A shortcut simulator is also available in this section. This is a basic approach that makes it possible to determine the rough proportions of a column to distill a binary mixture. Enter the composition, flow rate and thermal conditions of the feed (the feed may be liquid at its bubble point up to the gas phase at its dew point), the mole fractions of the heavy key in the distillate and the light key in the bottom of the column, then the simulator will give you the liquid and gaseous movements above (rectification) and below (stripping) the feed, as well as the number of equilibrium stages in each section and the reflux ratio.

With the characteristics of the trays or structured packing you want, you can then obtain the approximate height and diameter of your equipment.

The shortcut simulation provides a good result with a miscible mixture whose characteristics are close to an ideal mixture, with a relative volatility that does not vary must across the entire concentration range.

As is the case with the monochlorobenzene-ethylbenzene mixture. The liquid-vapor equilibrium curve nearly matches a constant relative volatility curve equal to 1.13.

Data
– Rectification of a monochlorobenzene-ethylbenzene mixture at approximately 40 Mol% monochlorobenzene.
– Monochlorobenzene at the top of the column: approximately 95 mol%
– Monochlorobenzene at the bottom of the column: approximately 5 mol%

Results
– The shortcut simulation and a more advanced simulation produce similar results (less than 10% deviation) with an R/D of 25.

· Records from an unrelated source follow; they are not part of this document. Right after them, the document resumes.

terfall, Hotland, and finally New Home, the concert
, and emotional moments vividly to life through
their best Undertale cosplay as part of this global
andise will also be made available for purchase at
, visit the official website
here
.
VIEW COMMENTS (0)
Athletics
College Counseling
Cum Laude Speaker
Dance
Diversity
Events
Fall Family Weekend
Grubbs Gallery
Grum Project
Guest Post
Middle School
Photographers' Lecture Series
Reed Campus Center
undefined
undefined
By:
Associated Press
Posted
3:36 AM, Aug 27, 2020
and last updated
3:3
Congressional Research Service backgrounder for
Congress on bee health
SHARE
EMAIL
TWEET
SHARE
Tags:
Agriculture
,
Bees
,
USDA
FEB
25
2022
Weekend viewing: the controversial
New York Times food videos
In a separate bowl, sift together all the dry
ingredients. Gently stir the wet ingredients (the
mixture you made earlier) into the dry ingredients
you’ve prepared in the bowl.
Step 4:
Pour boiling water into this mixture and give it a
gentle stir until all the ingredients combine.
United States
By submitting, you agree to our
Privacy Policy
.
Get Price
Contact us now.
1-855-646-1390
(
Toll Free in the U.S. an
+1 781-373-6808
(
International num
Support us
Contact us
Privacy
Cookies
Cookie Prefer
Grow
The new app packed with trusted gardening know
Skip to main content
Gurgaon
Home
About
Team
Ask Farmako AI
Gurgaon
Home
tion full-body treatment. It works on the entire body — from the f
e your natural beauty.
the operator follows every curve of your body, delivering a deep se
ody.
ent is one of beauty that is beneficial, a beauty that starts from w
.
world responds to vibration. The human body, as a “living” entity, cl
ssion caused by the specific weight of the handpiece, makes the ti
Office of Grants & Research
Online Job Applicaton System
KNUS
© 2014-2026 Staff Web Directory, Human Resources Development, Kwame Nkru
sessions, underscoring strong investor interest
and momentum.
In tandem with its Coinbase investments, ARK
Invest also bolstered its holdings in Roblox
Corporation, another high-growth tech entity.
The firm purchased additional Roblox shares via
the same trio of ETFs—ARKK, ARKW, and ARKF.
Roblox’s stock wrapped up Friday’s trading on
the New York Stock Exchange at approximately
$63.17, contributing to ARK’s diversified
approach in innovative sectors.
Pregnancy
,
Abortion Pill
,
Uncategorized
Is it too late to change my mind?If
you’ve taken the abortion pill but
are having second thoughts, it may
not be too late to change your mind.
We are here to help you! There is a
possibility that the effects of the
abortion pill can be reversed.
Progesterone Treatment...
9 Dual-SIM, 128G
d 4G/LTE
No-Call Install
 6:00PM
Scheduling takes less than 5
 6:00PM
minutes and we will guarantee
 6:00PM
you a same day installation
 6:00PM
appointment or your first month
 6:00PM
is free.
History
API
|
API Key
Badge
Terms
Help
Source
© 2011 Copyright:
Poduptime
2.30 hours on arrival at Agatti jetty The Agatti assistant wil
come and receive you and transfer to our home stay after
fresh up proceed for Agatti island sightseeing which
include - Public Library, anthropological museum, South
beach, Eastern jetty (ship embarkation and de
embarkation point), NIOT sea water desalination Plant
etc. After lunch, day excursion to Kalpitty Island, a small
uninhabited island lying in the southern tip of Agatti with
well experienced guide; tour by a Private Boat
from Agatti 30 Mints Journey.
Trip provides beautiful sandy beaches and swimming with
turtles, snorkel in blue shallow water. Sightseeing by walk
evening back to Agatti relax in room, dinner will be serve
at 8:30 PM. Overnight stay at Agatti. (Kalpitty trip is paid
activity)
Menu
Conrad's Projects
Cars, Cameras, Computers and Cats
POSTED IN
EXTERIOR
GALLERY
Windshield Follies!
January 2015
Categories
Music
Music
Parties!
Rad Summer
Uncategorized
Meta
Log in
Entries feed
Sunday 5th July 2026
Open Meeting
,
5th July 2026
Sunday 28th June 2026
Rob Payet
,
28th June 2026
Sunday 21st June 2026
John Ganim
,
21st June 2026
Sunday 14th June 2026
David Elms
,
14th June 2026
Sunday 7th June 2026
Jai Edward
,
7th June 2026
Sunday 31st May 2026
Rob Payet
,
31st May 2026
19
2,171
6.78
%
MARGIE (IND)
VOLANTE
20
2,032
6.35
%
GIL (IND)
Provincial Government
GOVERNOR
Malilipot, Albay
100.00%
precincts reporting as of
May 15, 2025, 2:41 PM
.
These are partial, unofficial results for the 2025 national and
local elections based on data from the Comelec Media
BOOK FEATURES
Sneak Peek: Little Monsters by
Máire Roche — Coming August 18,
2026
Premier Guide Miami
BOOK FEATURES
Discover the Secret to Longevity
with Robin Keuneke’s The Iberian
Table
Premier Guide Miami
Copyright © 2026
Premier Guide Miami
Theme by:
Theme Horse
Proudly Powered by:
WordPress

With a miscible mixture whose characteristics are far from those of an ideal mixture, the result will be false (or even fancifull in the case of an azeotrope), as relative volatility varies significantly across the concentration range.
That is the case for the non-azeotropic acetone-water mixture. The liquid-vapor equilibrium curve is very different from a constant relative volatility curve.
For relative volatility, by taking the geometric mean of the top and bottom values or the geometric mean of the top and bottom values and the feed (the two most frequently used methods), the result remains far from the actual liquid-vapor equilibrium curve.
Relative volatility is higher over the first part of the curve and lower over the second part, even ending with compression, which suggests separation is difficult at these concentrations (relative volatility near 1).

Data
– Rectification of an acetone-water mixture at approximately 75 Mol% acetone.
– Acetone at the top of the column: approximately 98.6 mol%
– Acetone at the bottom of the column: approximately 0.03 mol%

Results
The shortcut simulation and a more advanced simulation produce very different results.
In the stripping section, at R/D of 5, the shortcut simulation produces results that seem consistent (+20%), but in the rectification section it completely underestimates separation by a factor of 15!

Conclusion :Caution should be exercised when using this relatively simple method. It should only be applied to mixtures whose volatility does not vary much with concentration. Otherwise, more sophisticated thermodynamic models should be used, such as those offered by ProSim.